═════ Text provided

Arguably voices like these are rarely heard, or attended to, in discourse about Ireland,
a factor that informs their selection for critical examination by this study. At another
level narratives of return (the Irish missionary and myself) offer an evolving view of
host country Ireland ‘from within’. This inquiry’s narratives are mediated through a
series of short practice films available online that participate in a transnational cinema
concerned with those whose lives are “caught in the cracks of globalization”
(Elizabeth Ezra and Terry Rowden 2006: 7). By situating these assembled perspectives
in this audiovisual narrative inquiry, a multifaceted version of Ireland is critically
explored as it emerges from a period of accelerated economic growth into the 21st
century. This inquiry thus seeks to make significant contribution to new knowledge.

══════════
═════ Information supplied

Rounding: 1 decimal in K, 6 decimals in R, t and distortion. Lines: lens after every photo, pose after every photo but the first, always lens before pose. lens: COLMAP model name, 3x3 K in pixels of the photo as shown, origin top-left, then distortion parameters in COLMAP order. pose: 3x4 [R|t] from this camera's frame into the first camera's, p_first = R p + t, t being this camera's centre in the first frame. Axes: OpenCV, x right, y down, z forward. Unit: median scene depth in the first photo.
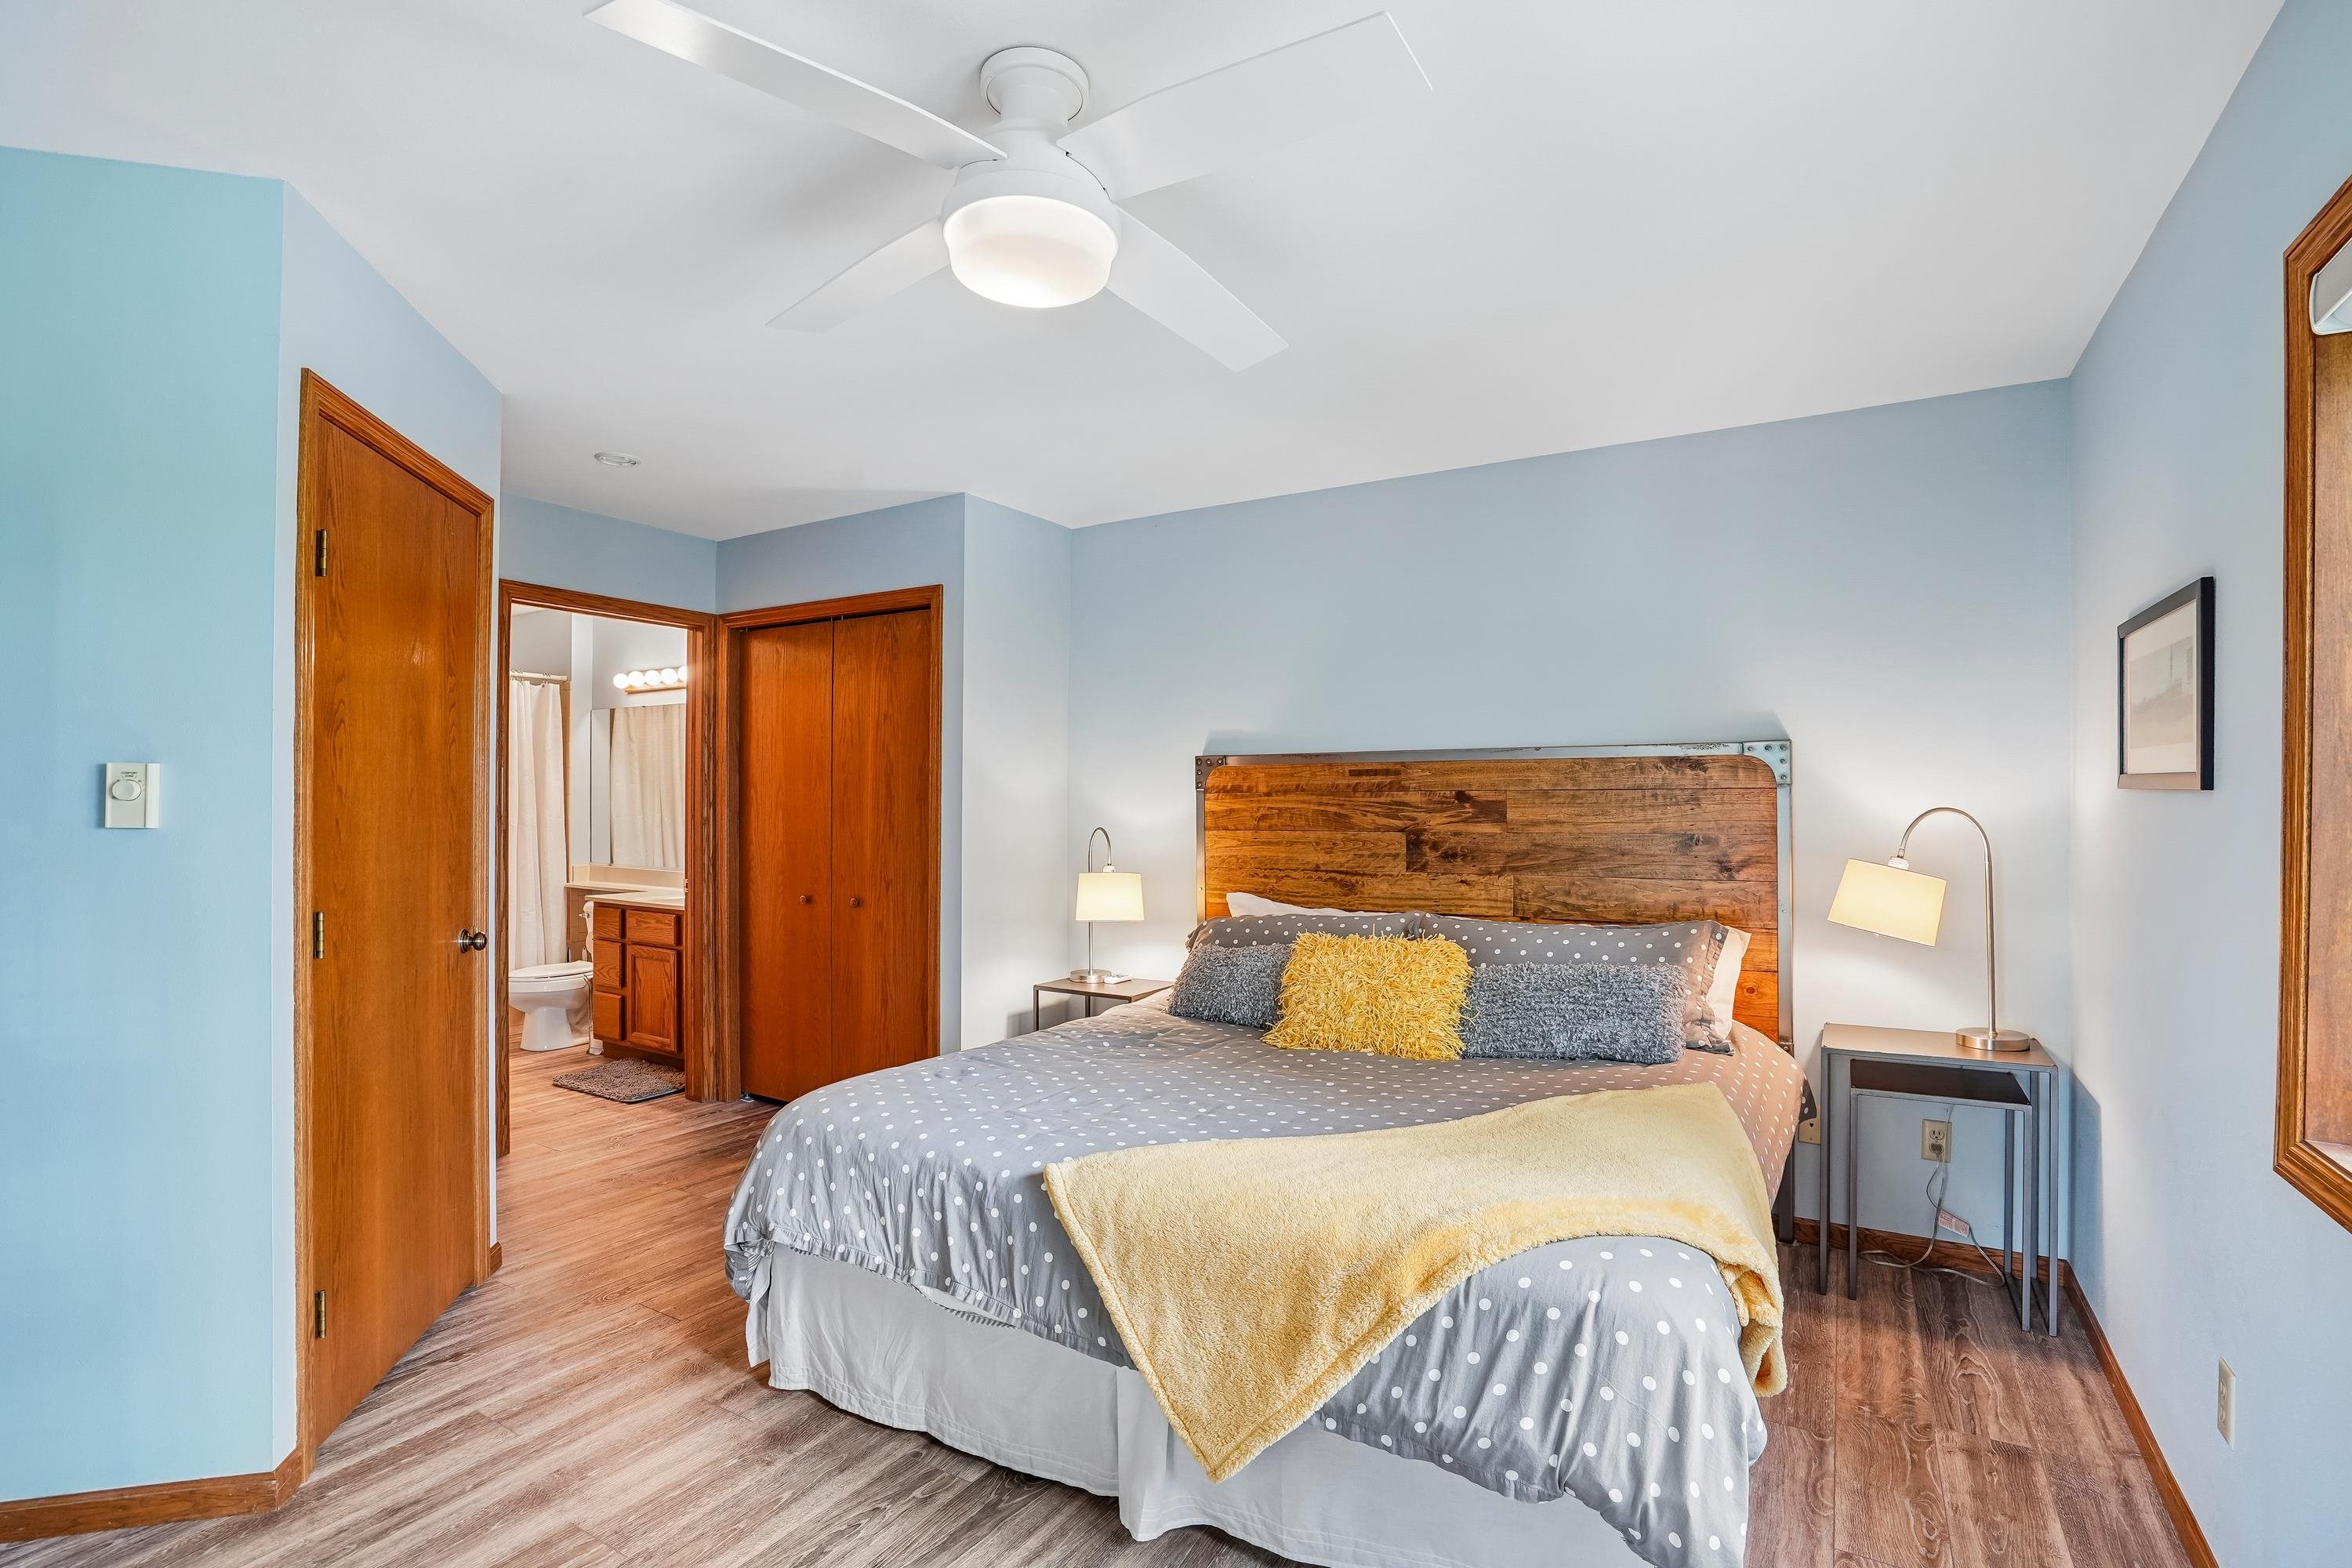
lens RADIAL K [[1100.1, 0, 1186.3], [0, 1100.1, 789.3], [0, 0, 1]] dist [-0.049376, 0.016557]
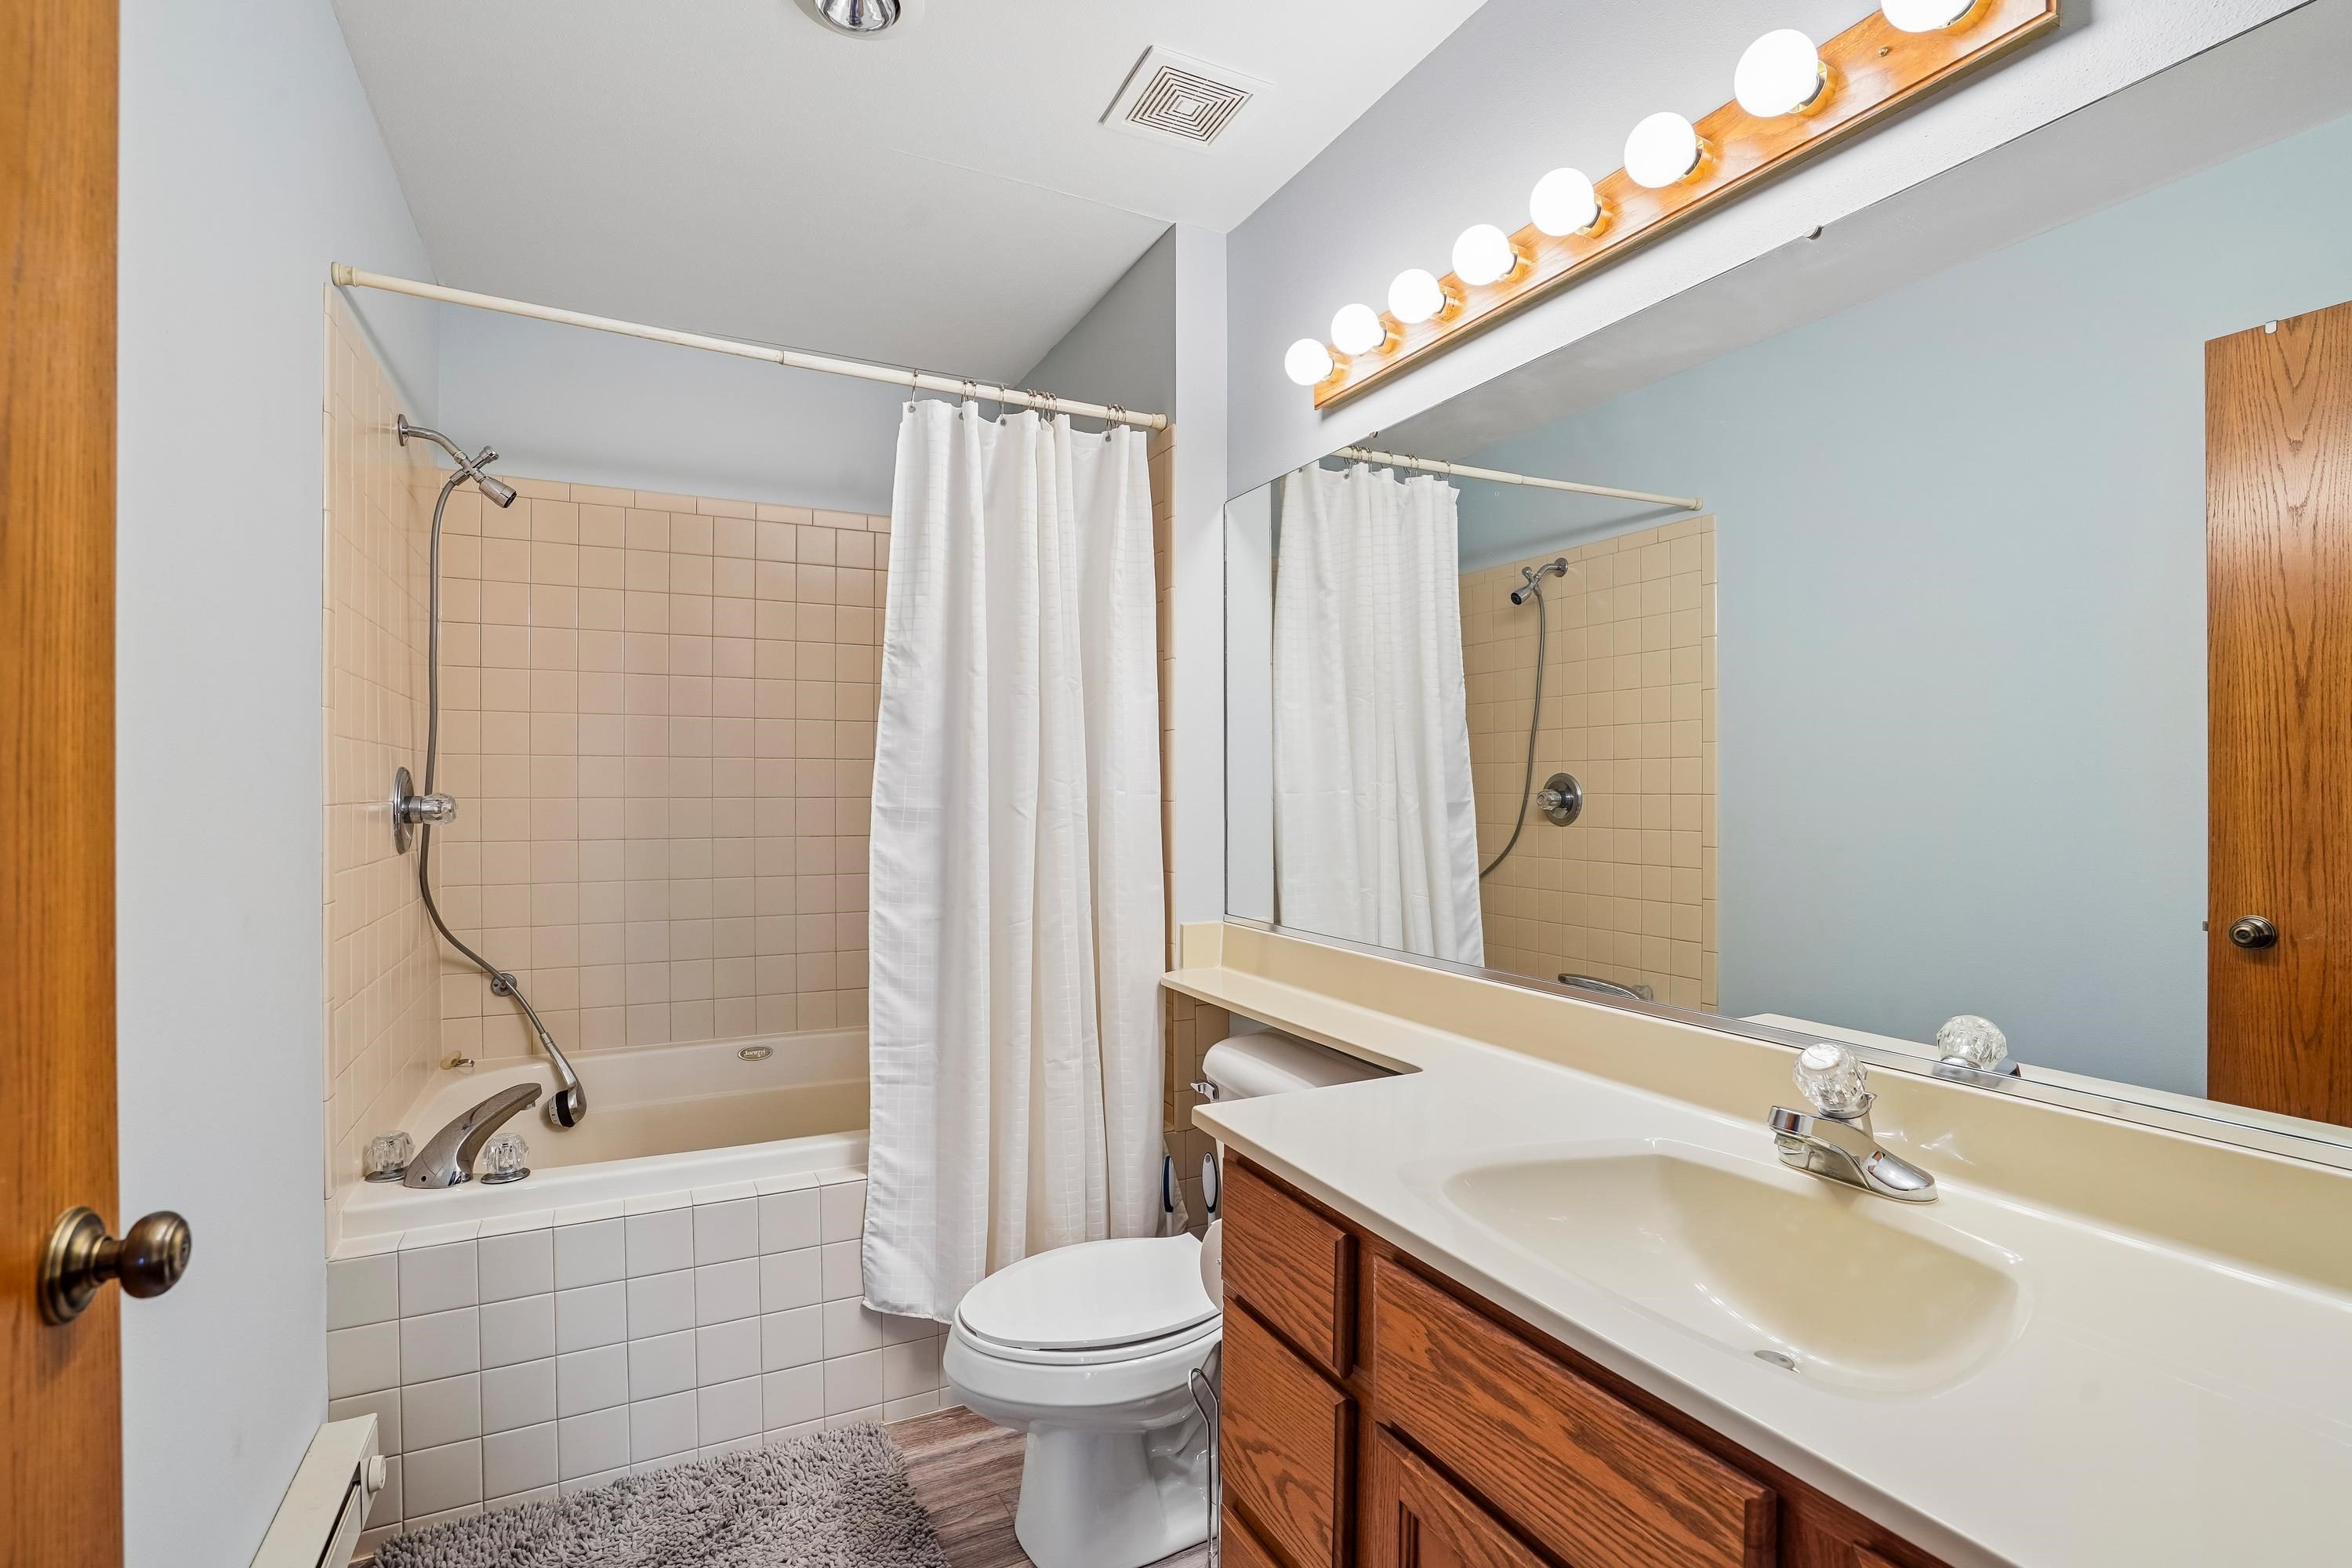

══════════

Reproduce word for word the stretch of the passage about narratives of Ireland from "Arguably voices like" through "to new knowledge.".

= Response area =
Arguably voices like these are rarely heard, or attended to, in discourse about Ireland,
a factor that informs their selection for critical examination by this study. At another
level narratives of return (the Irish missionary and myself) offer an evolving view of
host country Ireland ‘from within’. This inquiry’s narratives are mediated through a
series of short practice films available online that participate in a transnational cinema
concerned with those whose lives are “caught in the cracks of globalization”
(Elizabeth Ezra and Terry Rowden 2006: 7). By situating these assembled perspectives
in this audiovisual narrative inquiry, a multifaceted version of Ireland is critically
explored as it emerges from a period of accelerated economic growth into the 21st
century. This inquiry thus seeks to make significant contribution to new knowledge.